Não há, definitivamente, imagem mais aterradora que ver aquele que deveria nos conferir proteção tornar-se gradualmente o objeto de nossos temores pessoais e pesadelos mais profundos. É como constatar que não conhecemos realmente quem está ao nosso lado, e mais afundo nessa questão, nós mesmos, visto que a proposta de Stanley Kubrick em O Iluminado (The Shining, 1980) é tocar, como já é praxe em sua carreira, no aspecto mais obscuro do ser humano. Sua narrativa investe em duas perspectivas distintas, partilhando de um mesmo cenário, de um mesmo mundo que os olhos são capazes de capturar – com a adição do medo e da demência nesse meio. É o Overlook Hotel através das óticas de Danny e Jack, perdidos e inertes diante da beleza opressora de um lugar que tanto habita mistérios quanto é sondado por uma macabra nuvem de tragédia que o envolve.

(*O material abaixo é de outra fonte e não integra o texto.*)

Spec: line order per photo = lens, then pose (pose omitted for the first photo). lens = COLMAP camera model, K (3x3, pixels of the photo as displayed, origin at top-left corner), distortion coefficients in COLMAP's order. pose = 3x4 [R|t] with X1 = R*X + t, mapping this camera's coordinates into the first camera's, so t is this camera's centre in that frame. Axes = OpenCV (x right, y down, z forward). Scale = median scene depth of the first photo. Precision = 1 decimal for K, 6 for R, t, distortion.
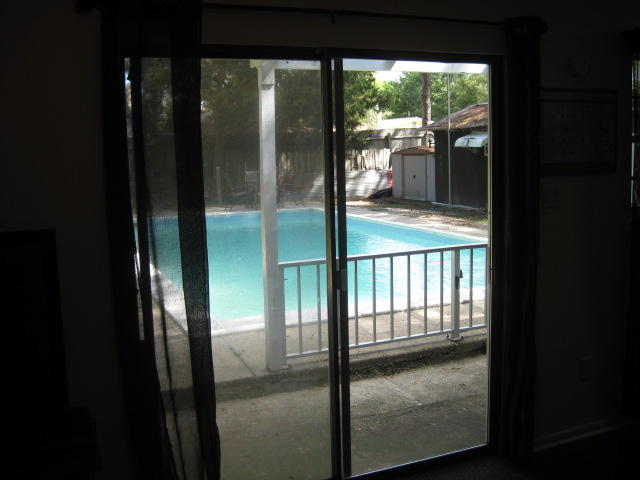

O cineasta faz aqui o que voltaria a realizar, com estudos e propostas diferentes, em seu thriller De Olhos Bem Fechados (Eyes Wide Shut, 1999), onde o ambiente comum em que vivem os personagens – lá uma sombria cidade de Nova York –, bem como o conhecimento que têm sobre si próprios e os que estão ao seu redor passa a mudar, a medida que sentem-se ameaçados pela emersão de seus temores particulares. Em O Iluminado também é utilizado o painel familiar, com o pai aparentemente superado de seus vícios, a mãe em pleno estado de complacência e o filho tentando se ajustar as atuais promessas de vida nova. Contudo, a simples ausência de presenças físicas no lugar torna-se um dos catalisadores para o processo de loucura que passa a atormentar as ambições de estabilidade. E nesse panorama devastador, as visões sobrenaturais e os o universo fantasmagórico que passa a harmonizar com o mundo daquelas pessoas revela a fragilidade emocional do homem ao defrontar-se com seus sentimentos mais destrutivos.

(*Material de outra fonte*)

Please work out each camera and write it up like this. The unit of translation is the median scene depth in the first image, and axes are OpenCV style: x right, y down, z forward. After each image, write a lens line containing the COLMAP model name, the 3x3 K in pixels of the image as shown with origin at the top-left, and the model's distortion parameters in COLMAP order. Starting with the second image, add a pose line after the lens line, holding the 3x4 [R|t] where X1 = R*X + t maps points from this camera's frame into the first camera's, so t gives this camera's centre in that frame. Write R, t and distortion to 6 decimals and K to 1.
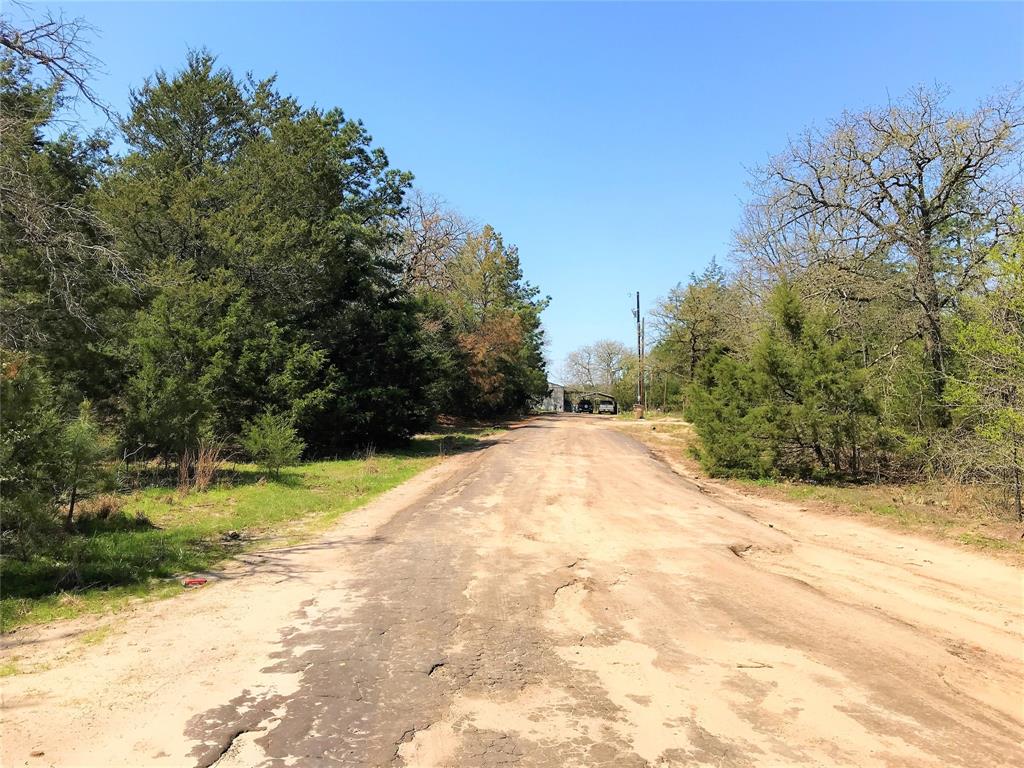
lens RADIAL K [[854.1, 0, 512.0], [0, 854.1, 379.5], [0, 0, 1]] dist [0.072797, -0.075423]
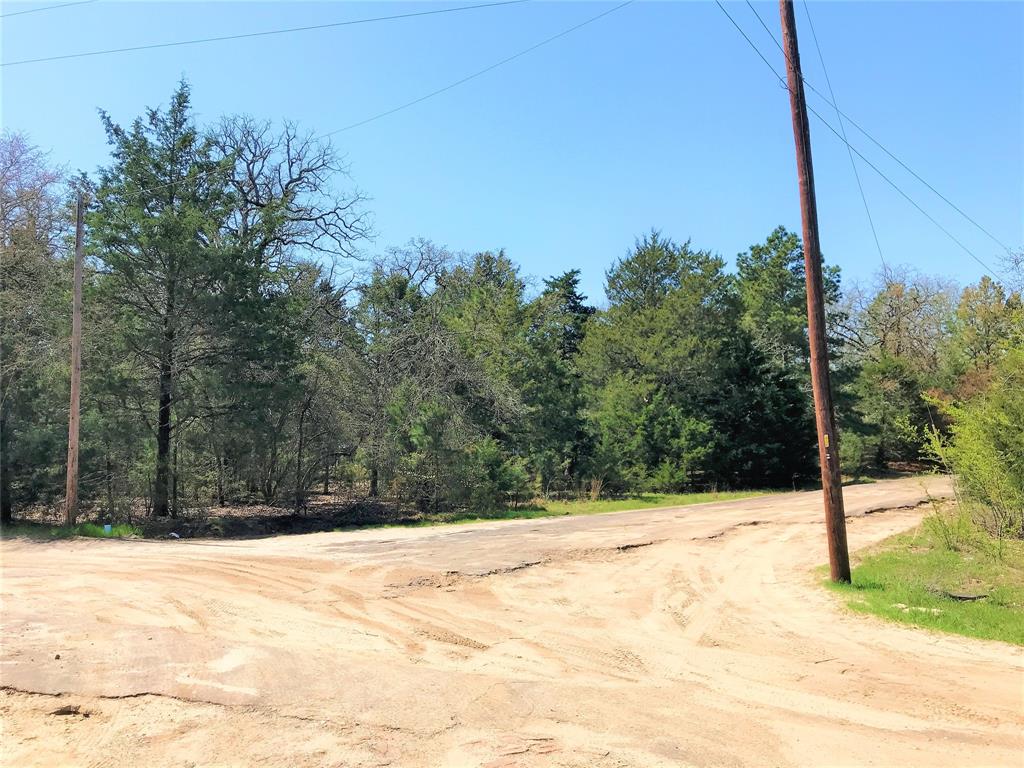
lens RADIAL K [[854.1, 0, 506.3], [0, 854.1, 382.7], [0, 0, 1]] dist [0.072797, -0.075423]
pose [[0.752098, -0.084535, -0.653608, 0.519821], [0.046470, 0.996073, -0.075356, -0.003818], [0.657411, 0.026302, 0.753073, -0.396100]]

Jack é o dispositivo desse horror. Sua mente, seus impulsos, seu espírito são tragados por um assustador abismo de insanidade, e Kubrick vão desalinhando a personalidade problemática do pai de família através dos instrumentos mais básicos para confeccionar o horror em cena. Não precisa se valer de muito mais que uma sequência de alucinações imagéticas e a iminência de morte suspensa no ar para imergimos naquele prédio que parece ter saído das mais apavorantes histórias de terror. Sempre com a elegância dos detalhes e as minúcias de sua estrutura secular, o Overlook não esconde aquele perigo que se anuncia por entre seus corredores e até mesmo em sua imponente fachada. A partir do momento que a família Torrance atravessa sua entrada é como se caminhassem rumo ao cadafalso, e cada dia que permanecem naquele lugar equivale a um degrau que trilham para a forca. O mais horripilante é a certeza de que, desde o início, por mais que clamem ou gritem por socorro, ele tão cedo não virá, tendo em vista o absoluto isolamento social daquele hotel, intensificado, claro, pela impiedosa tempestade de neve que o revestiu.
Dessa maneira, o Overlook funciona, portanto, como um inferno delimitado para aquelas três pessoas, em especial Jack que cria com ele uma dependência recíproca, como se um se alimentasse da tragédia do outro e assim encarregasse sua energia às paredes daquele lugar, e esse, por sua vez, depositasse sua resistência na mente ensandecida do zelador. Como vítimas passivas dessa relação aniquiladora estão Wendy e Danny, desorientados em função do duplo perigo que enfrentam, personificados através de um prédio guardião de segredos atormentadores e um homem desequilibrado que passa a manusear um machado a procura de suas cabeças. Esse homem nada mais é que o centro daquela família, possuído por fantasmas alheios e uma definição surpreendente de sua própria natureza humana. E, dados os eventos, cabe ao diretor montar sua perseguição fatal, estando mais para um esconde-esconde da morte. É um ciclo de terror que se sempre se abrirá e fechará nas paredes do Overlook Hotel, e mesmo com o aparente desfecho de tudo, a cena final nos permite a absoluta certeza de que nada ali realmente acabou – ou sequer um dia irá acabar.